Material supplied -
•••

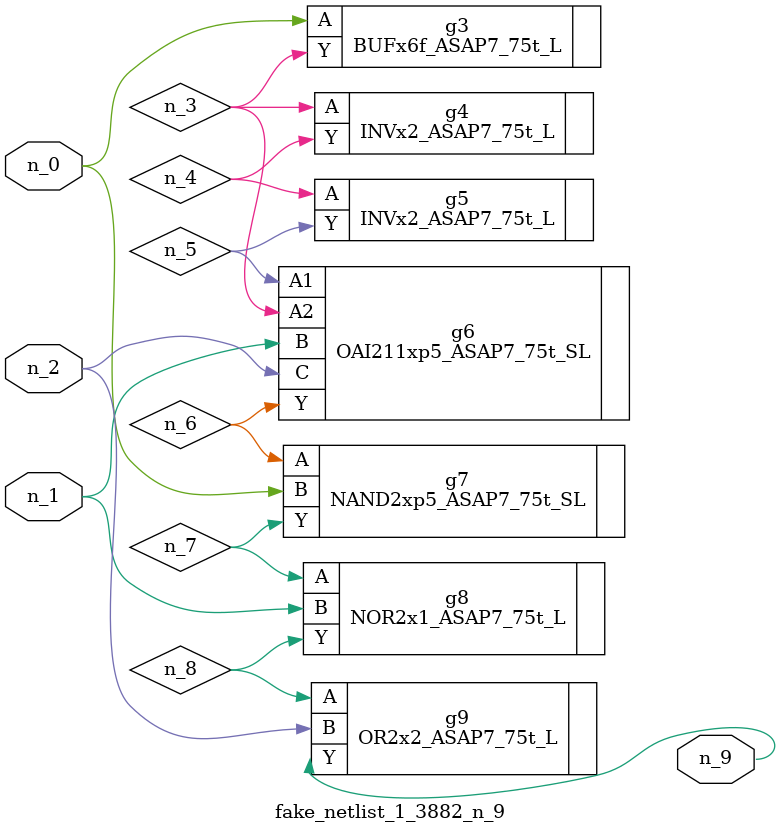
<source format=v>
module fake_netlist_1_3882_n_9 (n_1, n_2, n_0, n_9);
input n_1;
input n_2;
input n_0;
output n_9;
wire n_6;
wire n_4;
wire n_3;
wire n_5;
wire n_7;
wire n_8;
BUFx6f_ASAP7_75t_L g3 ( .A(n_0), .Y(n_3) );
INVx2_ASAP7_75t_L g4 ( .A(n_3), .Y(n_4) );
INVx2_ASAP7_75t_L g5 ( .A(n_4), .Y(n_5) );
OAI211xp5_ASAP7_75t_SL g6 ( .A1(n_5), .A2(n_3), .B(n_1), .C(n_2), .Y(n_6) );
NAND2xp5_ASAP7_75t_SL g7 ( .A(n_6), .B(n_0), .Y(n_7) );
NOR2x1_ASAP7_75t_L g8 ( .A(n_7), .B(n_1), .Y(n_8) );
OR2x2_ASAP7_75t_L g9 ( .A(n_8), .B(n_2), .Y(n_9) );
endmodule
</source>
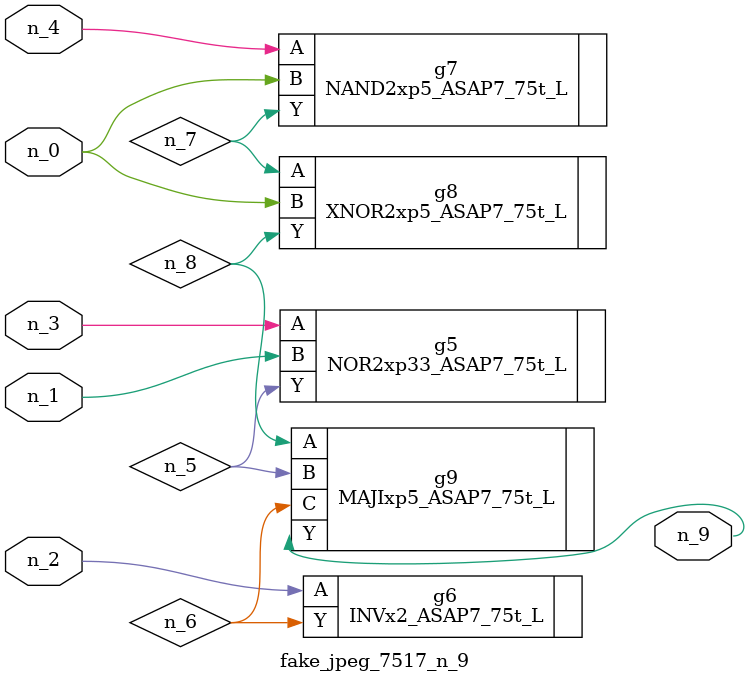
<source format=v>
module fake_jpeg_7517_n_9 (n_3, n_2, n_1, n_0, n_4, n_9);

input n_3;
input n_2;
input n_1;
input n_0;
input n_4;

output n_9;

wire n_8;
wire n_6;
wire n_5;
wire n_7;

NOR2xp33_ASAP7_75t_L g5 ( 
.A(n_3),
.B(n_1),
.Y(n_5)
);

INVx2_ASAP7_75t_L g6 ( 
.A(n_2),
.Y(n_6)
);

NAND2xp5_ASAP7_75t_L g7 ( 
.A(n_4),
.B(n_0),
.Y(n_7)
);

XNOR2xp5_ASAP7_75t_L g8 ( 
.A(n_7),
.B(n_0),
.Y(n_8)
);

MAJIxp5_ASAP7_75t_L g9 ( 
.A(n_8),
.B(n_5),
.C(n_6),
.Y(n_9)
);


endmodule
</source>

•••

Prompt - What you return must match the records exactly, apart from the images, which are omitted.

Task result -
<source format=v>
module fake_netlist_1_3882_n_9 (n_1, n_2, n_0, n_9);
input n_1;
input n_2;
input n_0;
output n_9;
wire n_6;
wire n_4;
wire n_3;
wire n_5;
wire n_7;
wire n_8;
BUFx6f_ASAP7_75t_L g3 ( .A(n_0), .Y(n_3) );
INVx2_ASAP7_75t_L g4 ( .A(n_3), .Y(n_4) );
INVx2_ASAP7_75t_L g5 ( .A(n_4), .Y(n_5) );
OAI211xp5_ASAP7_75t_SL g6 ( .A1(n_5), .A2(n_3), .B(n_1), .C(n_2), .Y(n_6) );
NAND2xp5_ASAP7_75t_SL g7 ( .A(n_6), .B(n_0), .Y(n_7) );
NOR2x1_ASAP7_75t_L g8 ( .A(n_7), .B(n_1), .Y(n_8) );
OR2x2_ASAP7_75t_L g9 ( .A(n_8), .B(n_2), .Y(n_9) );
endmodule
</source>
<source format=v>
module fake_jpeg_7517_n_9 (n_3, n_2, n_1, n_0, n_4, n_9);

input n_3;
input n_2;
input n_1;
input n_0;
input n_4;

output n_9;

wire n_8;
wire n_6;
wire n_5;
wire n_7;

NOR2xp33_ASAP7_75t_L g5 ( 
.A(n_3),
.B(n_1),
.Y(n_5)
);

INVx2_ASAP7_75t_L g6 ( 
.A(n_2),
.Y(n_6)
);

NAND2xp5_ASAP7_75t_L g7 ( 
.A(n_4),
.B(n_0),
.Y(n_7)
);

XNOR2xp5_ASAP7_75t_L g8 ( 
.A(n_7),
.B(n_0),
.Y(n_8)
);

MAJIxp5_ASAP7_75t_L g9 ( 
.A(n_8),
.B(n_5),
.C(n_6),
.Y(n_9)
);


endmodule
</source>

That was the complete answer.